Evidence from this study suggests that machine learning techniques have potential to identify patients at risk for viral failure prior to their scheduled measurements. Ultimately, prognostic virologic assessment can help guide the administration of earlier targeted intervention such as enhanced drug resistance monitoring, rigorous adherence counseling, or appropriate next-line therapy switching. External validation studies should be used to confirm the results found here.
当抗逆转录病毒疗法未能将患者的病毒载量抑制并维持在每毫升低于1000拷贝的病毒核糖核酸水平时,就会发生人类免疫缺陷病毒(HIV)病毒治疗失败。对于那些新诊断出感染HIV且生活在医疗资源有限的地区(如低收入和中等收入国家)的人,世界卫生组织建议在开始抗逆转录病毒治疗六个月后进行病毒载量监测,此后每年监测一次。在发生病毒治疗失败的情况下或根据临床医生的判断,可以偏离此时间表。未能及时检测到病毒治疗失败可能导致必要干预措施的延迟实施。基于患者病历中可用信息的临床预测模型正在越来越多地被开发和应用于临床医学和公共卫生的决策支持。这增加了一种可能性,即预测模型可用于在病毒测量之前提前检测病毒治疗失败的可能性,特别是当这些测量不经常进行时。
我们的目标是使用来自肯尼亚一个大型HIV护理项目的电子健康记录数据,来描述和比较几种统计机器学习方法在预测抗逆转录病毒治疗开始后的第一次和第二次测量时病毒治疗失败的预测准确性。预测准确性通过敏感性、特异性和受试者操作特征曲线下面积来衡量。

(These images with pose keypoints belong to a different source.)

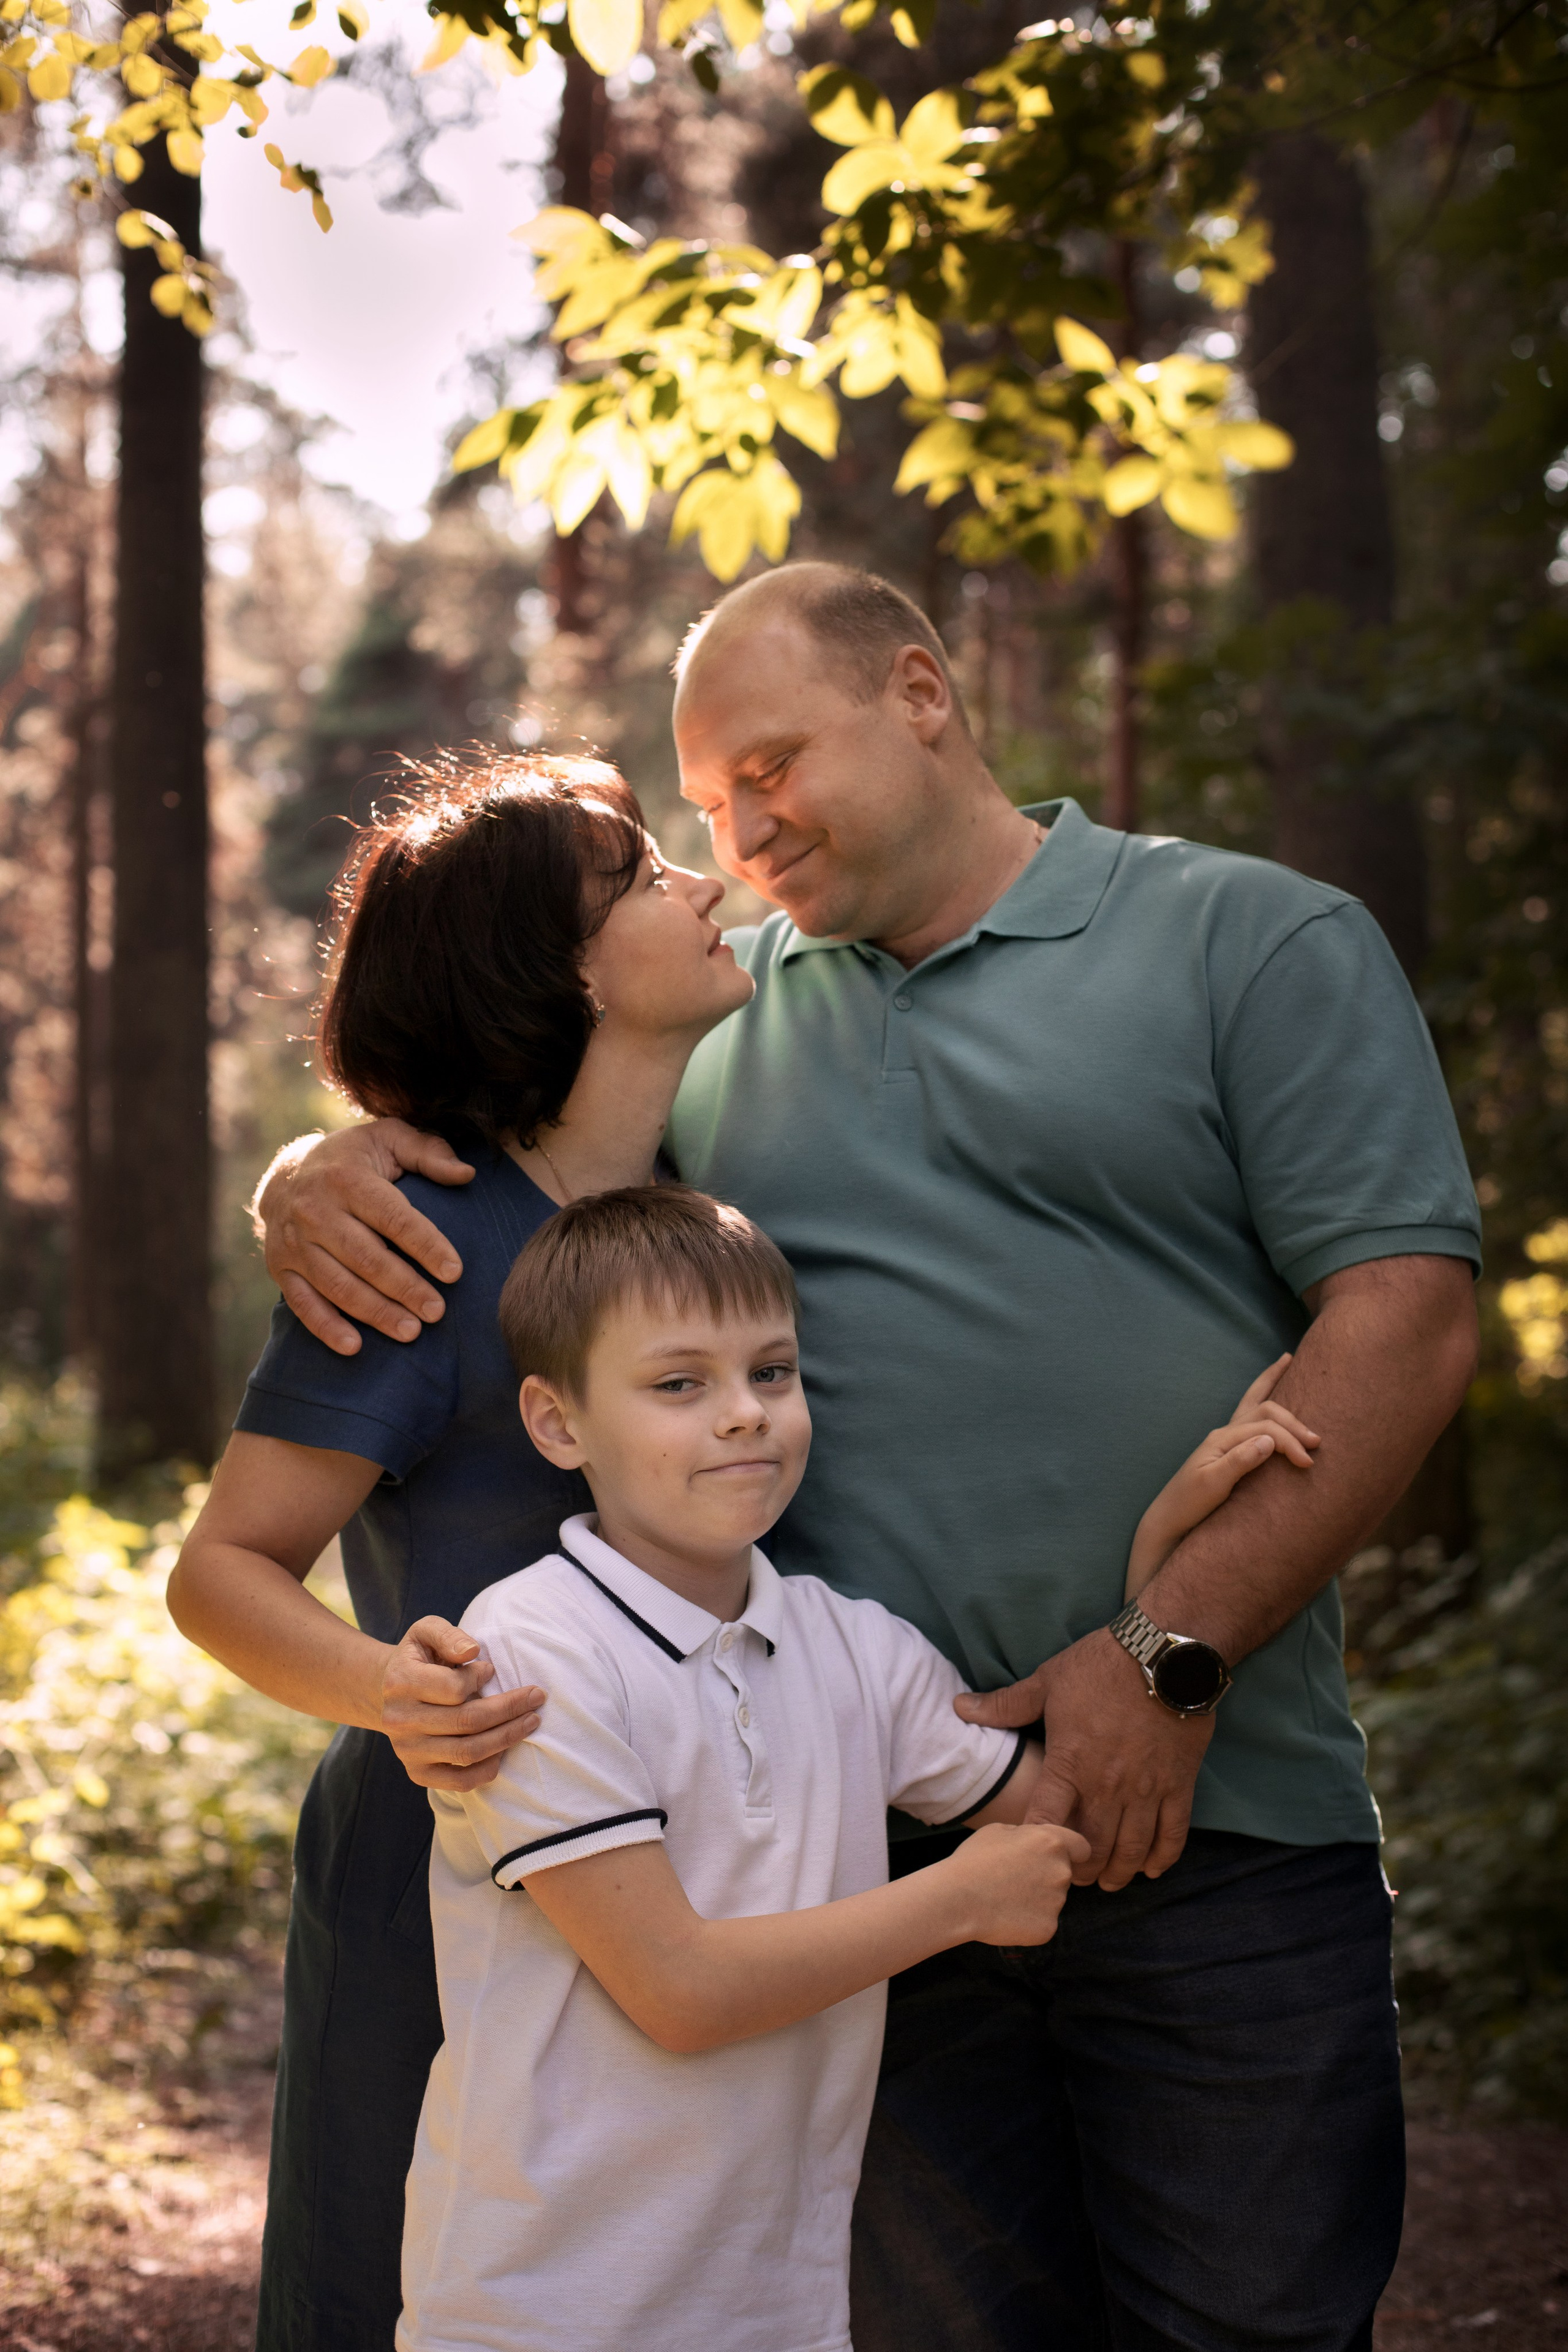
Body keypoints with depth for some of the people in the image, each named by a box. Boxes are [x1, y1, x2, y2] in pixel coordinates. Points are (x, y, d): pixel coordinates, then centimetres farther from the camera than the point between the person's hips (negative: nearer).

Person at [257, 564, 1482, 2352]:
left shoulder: (1257, 945, 3)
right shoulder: (715, 1006, 15)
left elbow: (1407, 1314, -6)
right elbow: (461, 1152, 21)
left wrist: (1171, 1652, -14)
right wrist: (317, 1180, -5)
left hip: (1212, 1831, -3)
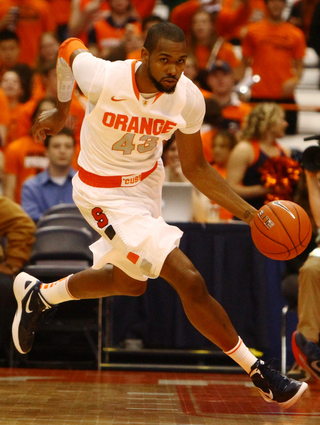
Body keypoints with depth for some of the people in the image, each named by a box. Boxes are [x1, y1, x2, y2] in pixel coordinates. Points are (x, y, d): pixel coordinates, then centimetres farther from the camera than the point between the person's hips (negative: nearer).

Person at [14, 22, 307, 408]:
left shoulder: (189, 99, -16)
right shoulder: (104, 79, -29)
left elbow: (195, 169, -4)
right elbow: (69, 49, -5)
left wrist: (248, 213, -14)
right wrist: (61, 112, 9)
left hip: (147, 184, 7)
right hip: (106, 195, -7)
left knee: (132, 282, 28)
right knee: (189, 282, -16)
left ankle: (37, 295, 49)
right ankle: (259, 373, -3)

我们在肯尼亚西部“提供医疗服务学术模型”(Academic Model Providing Access to Healthcare)护理项目中超过10000名患者的数据上训练并交叉验证了10种统计机器学习模型和算法。这些方法包括参数法、非参数法、集成法和贝叶斯方法。输入变量包括从临床记录中挑选出的50项内容,这些内容是在与临床专家协商后精心挑选的。使用10折交叉验证来计算预测准确性指标。
在这个患者队列中,第一次和第二次测量时的病毒载量失败率约为20%。集成技术通常优于其他方法。对于预测第一次随访测量时的病毒治疗失败,这些方法的特异性超过90%,但敏感性通常在50 - 60%的范围内。第二次随访测量的预测准确性更高,敏感性超过80%。超级学习器、梯度提升和贝叶斯加法回归树始终优于其他方法。对于20%的病毒治疗失败率,表现最佳的方法的阳性预测值在75%至85%之间,而阴性预测值超过95%。
这项研究的证据表明,机器学习技术有潜力在预定测量之前识别有病毒治疗失败风险的患者。最终,预后病毒学评估有助于指导更早地进行有针对性的干预,如加强耐药性监测、严格的依从性咨询或适当的二线治疗转换。应使用外部验证研究来证实此处发现的结果。